I used to work in incoming quality inspection, I know human reviews are at best 85 percent accurate. I’m arguing that decades of hammering on those old as hell programs have done the reviews for you.

2 comments

I've spent most of my career, which started around 1995, as a security researcher. I think you'd be surprised by how poor a job "the arena" does at sussing out complicated memory lifecycle problems in C and C++ code. Some of the patterns we now look for to find exploitable conditions aren't even all that old; much of that "arena time" was spent not even looking for those problems. Security teams at places like Google subject C/C++ code to fuzzing at boggling scales, and people still find memory safety vulnerabilities. Shit's hard. It's better just not to have this problem in the first place.
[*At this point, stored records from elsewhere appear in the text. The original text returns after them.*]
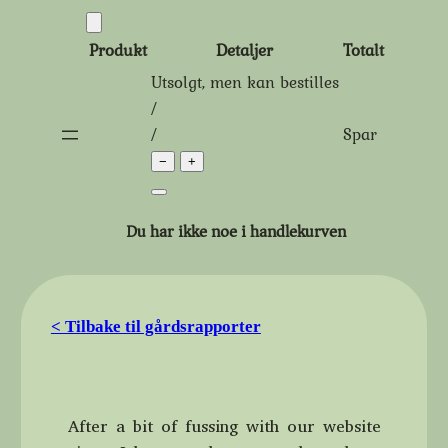
Hopp
til
Produkt
Detaljer
Totalt
innhold
Utsolgt, men kan bestilles
Produkter
Tidligere
Rabattert
/
pris:
pris:
/
Spar
i
−
+
handlekurven
Du har ikke noe i handlekurven
< Tilbake til gårdsrapporter
After a bit of fussing with our website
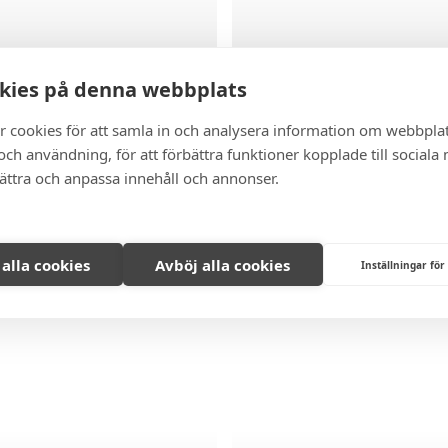
HOLMEN, NACKA
kies på denna webbplats
DALARÖ
NHOLMSVÄGEN 100,
r cookies för att samla in och analysera information om webbpla
 UPP!
LYNGSÅSA 11 C
ch användning, för att förbättra funktioner kopplade till sociala
bättra och anpassa innehåll och annonser.
3 RUM
7 295 000 KR
79 KVM
3 RUM
5 995 000
 alla cookies
Avböj alla cookies
Inställningar för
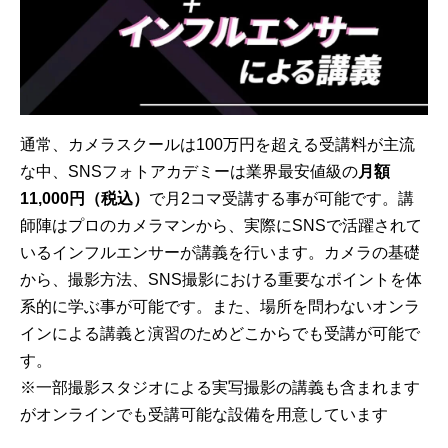
通常、カメラスクールは100万円を超える受講料が主流
な中、SNSフォトアカデミーは業界最安値級の
月額
11,000円（税込）
で月2コマ受講する事が可能です。講
師陣はプロのカメラマンから、実際にSNSで活躍されて
いるインフルエンサーが講義を行います。カメラの基礎
から、撮影方法、SNS撮影における重要なポイントを体
系的に学ぶ事が可能です。また、場所を問わないオンラ
インによる講義と演習のためどこからでも受講が可能で
す。
※一部撮影スタジオによる実写撮影の講義も含まれます
がオンラインでも受講可能な設備を用意しています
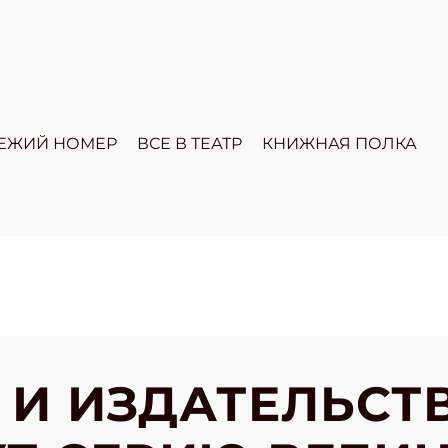
ЕЖИЙ НОМЕР
ВСЕ В ТЕАТР
КНИЖНАЯ ПОЛКА
» И ИЗДАТЕЛЬСТ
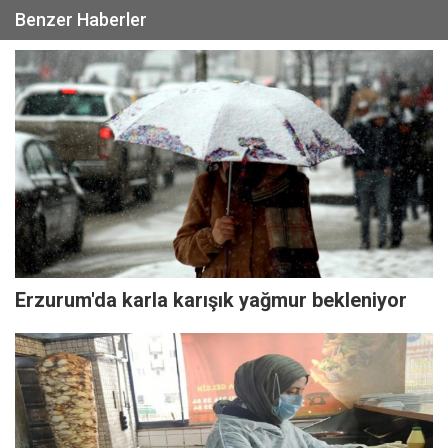
Benzer Haberler
Erzurum'da karla karışık yağmur bekleniyor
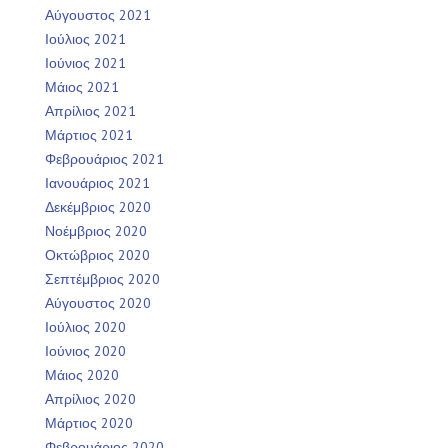
Αύγουστος 2021
Ιούλιος 2021
Ιούνιος 2021
Μάιος 2021
Απρίλιος 2021
Μάρτιος 2021
Φεβρουάριος 2021
Ιανουάριος 2021
Δεκέμβριος 2020
Νοέμβριος 2020
Οκτώβριος 2020
Σεπτέμβριος 2020
Αύγουστος 2020
Ιούλιος 2020
Ιούνιος 2020
Μάιος 2020
Απρίλιος 2020
Μάρτιος 2020
Φεβρουάριος 2020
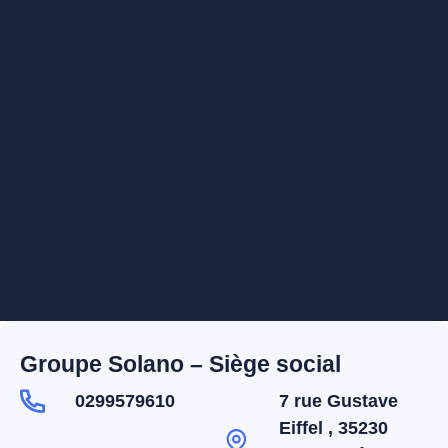
Groupe Solano – Siège social
0299579610
7 rue Gustave
Eiffel , 35230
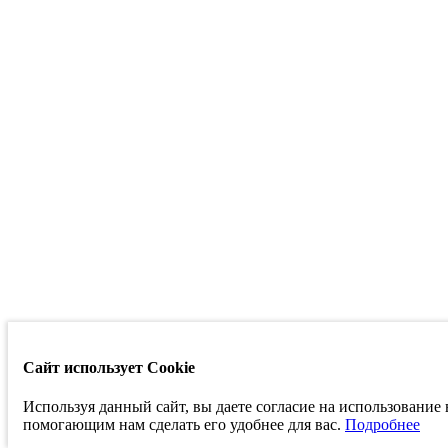
Сайт использует Cookie
Используя данный сайт, вы даете согласие на использование
помогающим нам сделать его удобнее для вас.
Подробнее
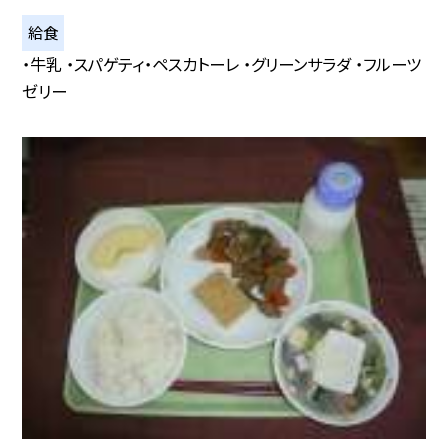
給食
・牛乳 ・スパゲティ・ペスカトーレ ・グリーンサラダ ・フルーツ
ゼリー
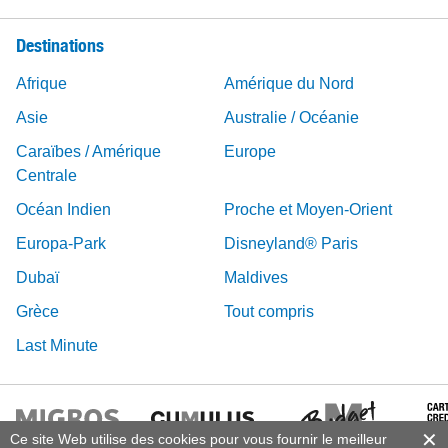
Destinations
Afrique
Amérique du Nord
Asie
Australie / Océanie
Caraïbes / Amérique
Europe
Centrale
Océan Indien
Proche et Moyen-Orient
Europa-Park
Disneyland® Paris
Dubaï
Maldives
Grèce
Tout compris
Last Minute
Ce site Web utilise des cookies pour vous fournir le meilleur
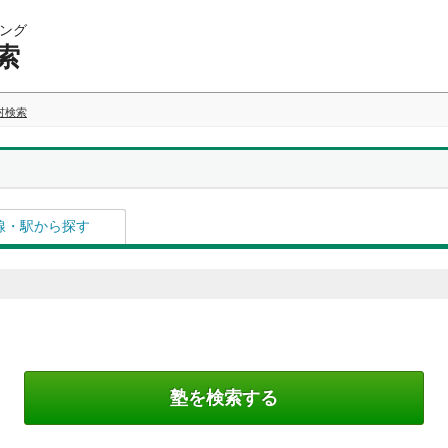
ング
索
村検索
線・駅から探す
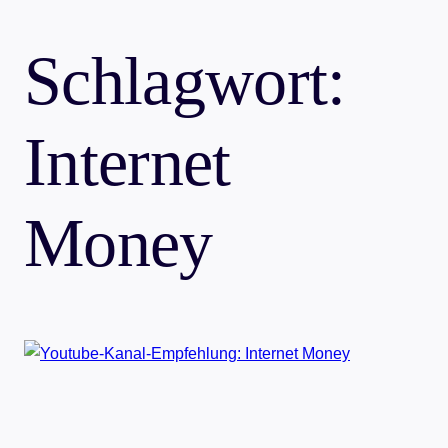
Schlagwort:
Internet
Money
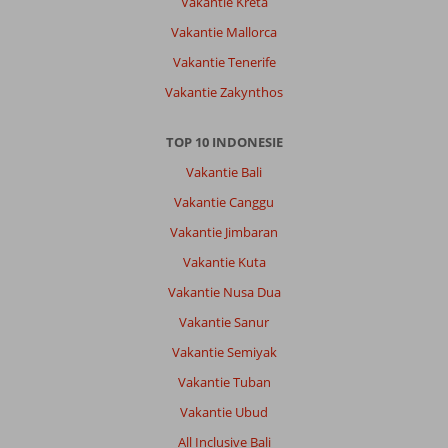
Vakantie Kreta
Vakantie Mallorca
Vakantie Tenerife
Vakantie Zakynthos
TOP 10 INDONESIE
Vakantie Bali
Vakantie Canggu
Vakantie Jimbaran
Vakantie Kuta
Vakantie Nusa Dua
Vakantie Sanur
Vakantie Semiyak
Vakantie Tuban
Vakantie Ubud
All Inclusive Bali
I'm not stamping my feet demanding you track down a Rust web browser. But the thread started with someone asking what the point of a Rust NTP daemon was. I think that's been amply answered now.

Ah and here it is. You're just very, very blatantly taking your biases from writing C and applying them to Rust. Do you just... Not believe every single blog post where people say "it was a bit harder to write, but it basically does what you want once you get it to compile"?

Are you just ignoring the NVME kernel driver dev who said literally the same thing about a quick naive implementation that is nearly as performant without optimization as the one that has been in tree and tuned for years?

This insistence on naysaying and defending a categorically indefensible language is baffling to me. How many major companies and products have to move to Rust and adopt it? Do y'all really convince yourselves that everyone is just in some hype train? Is this what it's like to not being able to inspect a technology and disambiguate hype from something real?